→ **Task material**:

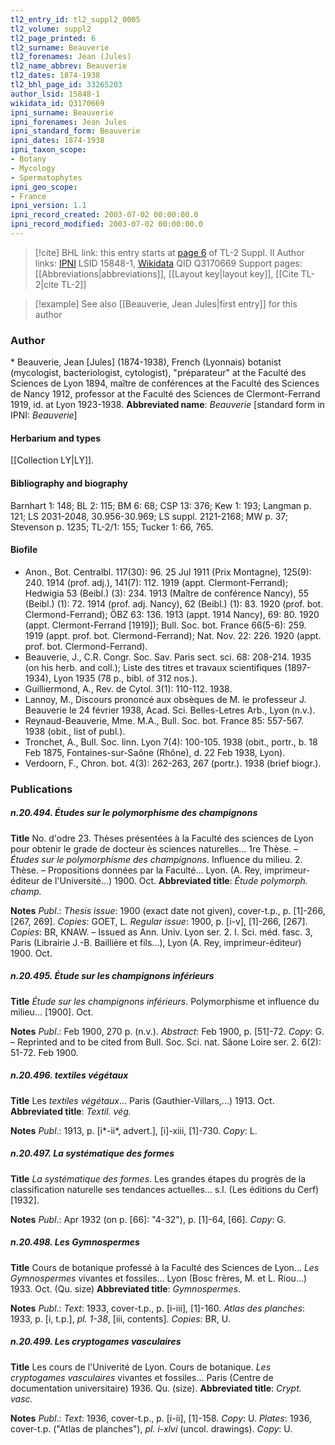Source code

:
 ```yaml
---
tl2_entry_id: tl2_suppl2_0005
tl2_volume: suppl2
tl2_page_printed: 6
tl2_surname: Beauverie
tl2_forenames: Jean (Jules)
tl2_name_abbrev: Beauverie
tl2_dates: 1874-1938
tl2_bhl_page_id: 33265203
author_lsid: 15848-1
wikidata_id: Q3170669
ipni_surname: Beauverie
ipni_forenames: Jean Jules
ipni_standard_form: Beauverie
ipni_dates: 1874-1938
ipni_taxon_scope: 
- Botany
- Mycology
- Spermatophytes
ipni_geo_scope: 
- France
ipni_version: 1.1
ipni_record_created: 2003-07-02 00:00:00.0
ipni_record_modified: 2003-07-02 00:00:00.0
---
```


> [!cite] BHL link: this entry starts at [page 6](https://www.biodiversitylibrary.org/page/33265203) of TL-2 Suppl. II
> Author links: [IPNI](https://www.ipni.org/a/15848-1) LSID 15848-1, [Wikidata](https://www.wikidata.org/wiki/Q3170669) QID Q3170669
> Support pages: [[Abbreviations|abbreviations]], [[Layout key|layout key]], [[Cite TL-2|cite TL-2]]

> [!example] See also [[Beauverie, Jean Jules|first entry]] for this author

### Author

\* Beauverie, Jean \[Jules\] (1874-1938), French (Lyonnais) botanist (mycologist, bacteriologist, cytologist), "préparateur" at the Faculté des Sciences de Lyon 1894, maître de conférences at the Faculté des Sciences de Nancy 1912, professor at the Faculté des Sciences de Clermont-Ferrand 1919, id. at Lyon 1923-1938. 
**Abbreviated name**: *Beauverie* \[standard form in IPNI: *Beauverie*\]

#### Herbarium and types

[[Collection LY|LY]].

#### Bibliography and biography

Barnhart 1: 148; BL 2: 115; BM 6: 68; CSP 13: 376; Kew 1: 193; Langman p. 121; LS 2031-2048, 30.956-30.969; LS suppl. 2121-2168; MW p. 37; Stevenson p. 1235; TL-2/1: 155; Tucker 1: 66, 765.

#### Biofile

- Anon., Bot. Centralbl. 117(30): 96. 25 Jul 1911 (Prix Montagne), 125(9): 240. 1914 (prof. adj.), 141(7): 112. 1919 (appt. Clermont-Ferrand); Hedwigia 53 (Beibl.) (3): 234. 1913 (Maître de conférence Nancy), 55 (Beibl.) (1): 72. 1914 (prof. adj. Nancy), 62 (Beibl.) (1): 83. 1920 (prof. bot. Clermond-Ferrand); ÖBZ 63: 136. 1913 (appt. 1914 Nancy), 69: 80. 1920 (appt. Clermont-Ferrand \[1919\]); Bull. Soc. bot. France 66(5-6): 259. 1919 (appt. prof. bot. Clermond-Ferrand); Nat. Nov. 22: 226. 1920 (appt. prof. bot. Clermond-Ferrand).
- Beauverie, J., C.R. Congr. Soc. Sav. Paris sect. sci. 68: 208-214. 1935 (on his herb. and coll.); Liste des titres et travaux scientifiques (1897-1934), Lyon 1935 (78 p., bibl. of 312 nos.).
- Guilliermond, A., Rev. de Cytol. 3(1): 110-112. 1938.
- Lannoy, M., Discours prononcé aux obsèques de M. le professeur J. Beauverie le 24 février 1938, Acad. Sci. Belles-Letres Arb., Lyon (n.v.).
- Reynaud-Beauverie, Mme. M.A., Bull. Soc. bot. France 85: 557-567. 1938 (obit., list of publ.).
- Tronchet, A., Bull. Soc. linn. Lyon 7(4): 100-105. 1938 (obit., portr., b. 18 Feb 1875, Fontaines-sur-Saône (Rhône), d. 22 Feb 1938, Lyon).
- Verdoorn, F., Chron. bot. 4(3): 262-263, 267 (portr.). 1938 (brief biogr.).

### Publications

##### n.20.494. Études sur le polymorphisme des champignons

**Title**
No. d'odre 23. Thèses présentées à la Faculté des sciences de Lyon pour obtenir le grade de docteur ès sciences naturelles... 1re Thèse. – *Études sur le polymorphisme des champignons*. Influence du milieu. 2. Thèse. – Propositions données par la Faculté... Lyon. (A. Rey, imprimeur-éditeur de l'Université...) 1900. Oct.
**Abbreviated title**: *Étude polymorph. champ.*

**Notes**
*Publ*.: *Thesis issue*: 1900 (exact date not given), cover-t.p., p. \[1\]-266, \[267, 269\]. *Copies*: GOET, L.
*Regular issue*: 1900, p. \[i-v\], \[1\]-266, \[267\]. *Copies*: BR, KNAW. – Issued as Ann. Univ. Lyon ser. 2. I. Sci. méd. fasc. 3, Paris (Librairie J.-B. Baillière et fils...), Lyon (A. Rey, imprimeur-éditeur) 1900. Oct.

##### n.20.495. Étude sur les champignons inférieurs

**Title**
*Étude sur les champignons inférieurs*. Polymorphisme et influence du milieu... \[1900\]. Oct.

**Notes**
*Publ*.: Feb 1900, 270 p. (n.v.).
*Abstract*: Feb 1900, p. \[51\]-72. *Copy*: G. – Reprinted and to be cited from Bull. Soc. Sci. nat. Sâone Loire ser. 2. 6(2): 51-72. Feb 1900.

##### n.20.496. textiles végétaux

**Title**
Les *textiles végétaux*... Paris (Gauthier-Villars,...) 1913. Oct.
**Abbreviated title**: *Textil. vég.*

**Notes**
*Publ*.: 1913, p. \[i\*-ii\*, advert.\], \[i\]-xiii, \[1\]-730. *Copy*: L.

##### n.20.497. La systématique des formes

**Title**
*La systématique des formes*. Les grandes étapes du progrès de la classification naturelle ses tendances actuelles... s.l. (Les éditions du Cerf) \[1932\].

**Notes**
*Publ*.: Apr 1932 (on p. \[66\]: "4-32"), p. \[1\]-64, \[66\]. *Copy*: G.

##### n.20.498. Les Gymnospermes

**Title**
Cours de botanique professé à la Faculté des Sciences de Lyon... *Les Gymnospermes* vivantes et fossiles... Lyon (Bosc frères, M. et L. Riou...) 1933. Oct. (Qu. size)
**Abbreviated title**: *Gymnospermes*.

**Notes**
*Publ*.: *Text*: 1933, cover-t.p., p. \[i-iii\], \[1\]-160.
*Atlas des planches*: 1933, p. \[i, t.p.\], *pl. 1-38*, \[iii, contents\].
*Copies*: BR, U.

##### n.20.499. Les cryptogames vasculaires

**Title**
Les cours de l'Univerité de Lyon. Cours de botanique. *Les cryptogames vasculaires* vivantes et fossiles... Paris (Centre de documentation universitaire) 1936. Qu. (size).
**Abbreviated title**: *Crypt. vasc.*

**Notes**
*Publ*.: *Text*: 1936, cover-t.p., p. \[i-ii\], \[1\]-158. *Copy*: U.
*Plates*: 1936, cover-t.p. ("Atlas de planches"), *pl. i-xlvi* (uncol. drawings). *Copy*: U.

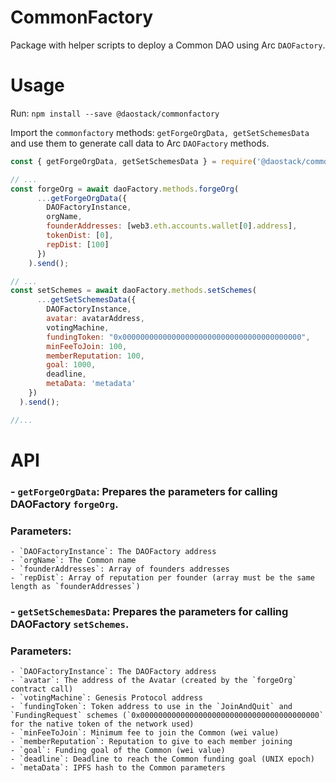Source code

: # CommonFactory
Package with helper scripts to deploy a Common DAO using Arc `DAOFactory`.

# Usage
Run: `npm install --save @daostack/commonfactory`

Import the `commonfactory` methods: `getForgeOrgData, getSetSchemesData` and use them to generate call data to Arc `DAOFactory` methods.
```javascript
const { getForgeOrgData, getSetSchemesData } = require('@daostack/commonfactory');

// ...
const forgeOrg = await daoFactory.methods.forgeOrg(
      ...getForgeOrgData({
        DAOFactoryInstance,
        orgName,
        founderAddresses: [web3.eth.accounts.wallet[0].address],
        tokenDist: [0],
        repDist: [100]
      })
    ).send();

// ...
const setSchemes = await daoFactory.methods.setSchemes(
      ...getSetSchemesData({
        DAOFactoryInstance,
        avatar: avatarAddress,
        votingMachine,
        fundingToken: "0x0000000000000000000000000000000000000000",
        minFeeToJoin: 100,
        memberReputation: 100,
        goal: 1000,
        deadline,
        metaData: 'metadata'
    })
  ).send();

//...
```

# API
### - `getForgeOrgData`: Prepares the parameters for calling DAOFactory `forgeOrg`.
### Parameters:
    - `DAOFactoryInstance`: The DAOFactory address
    - `orgName`: The Common name
    - `founderAddresses`: Array of founders addresses
    - `repDist`: Array of reputation per founder (array must be the same length as `founderAddresses`)

### - `getSetSchemesData`: Prepares the parameters for calling DAOFactory `setSchemes`.
### Parameters:
    - `DAOFactoryInstance`: The DAOFactory address
    - `avatar`: The address of the Avatar (created by the `forgeOrg` contract call)
    - `votingMachine`: Genesis Protocol address
    - `fundingToken`: Token address to use in the `JoinAndQuit` and `FundingRequest` schemes (`0x0000000000000000000000000000000000000000` for the native token of the network used)
    - `minFeeToJoin`: Minimum fee to join the Common (wei value)
    - `memberReputation`: Reputation to give to each member joining
    - `goal`: Funding goal of the Common (wei value)
    - `deadline`: Deadline to reach the Common funding goal (UNIX epoch)
    - `metaData`: IPFS hash to the Common parameters
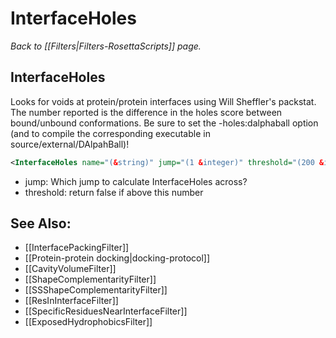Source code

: # InterfaceHoles
*Back to [[Filters|Filters-RosettaScripts]] page.*
## InterfaceHoles

Looks for voids at protein/protein interfaces using Will Sheffler's packstat. The number reported is the difference in the holes score between bound/unbound conformations. Be sure to set the -holes:dalphaball option (and to compile the corresponding executable in source/external/DAlpahBall)!

```xml
<InterfaceHoles name="(&string)" jump="(1 &integer)" threshold="(200 &integer)"/>
```

-   jump: Which jump to calculate InterfaceHoles across?
-   threshold: return false if above this number

## See Also:

* [[InterfacePackingFilter]]
* [[Protein-protein docking|docking-protocol]]
* [[CavityVolumeFilter]]
* [[ShapeComplementarityFilter]]
* [[SSShapeComplementarityFilter]]
* [[ResInInterfaceFilter]]
* [[SpecificResiduesNearInterfaceFilter]]
* [[ExposedHydrophobicsFilter]]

→ **Work required**: When a line of the material holds "this", count it once, and then give the final number alone.

→ **Task response**: 3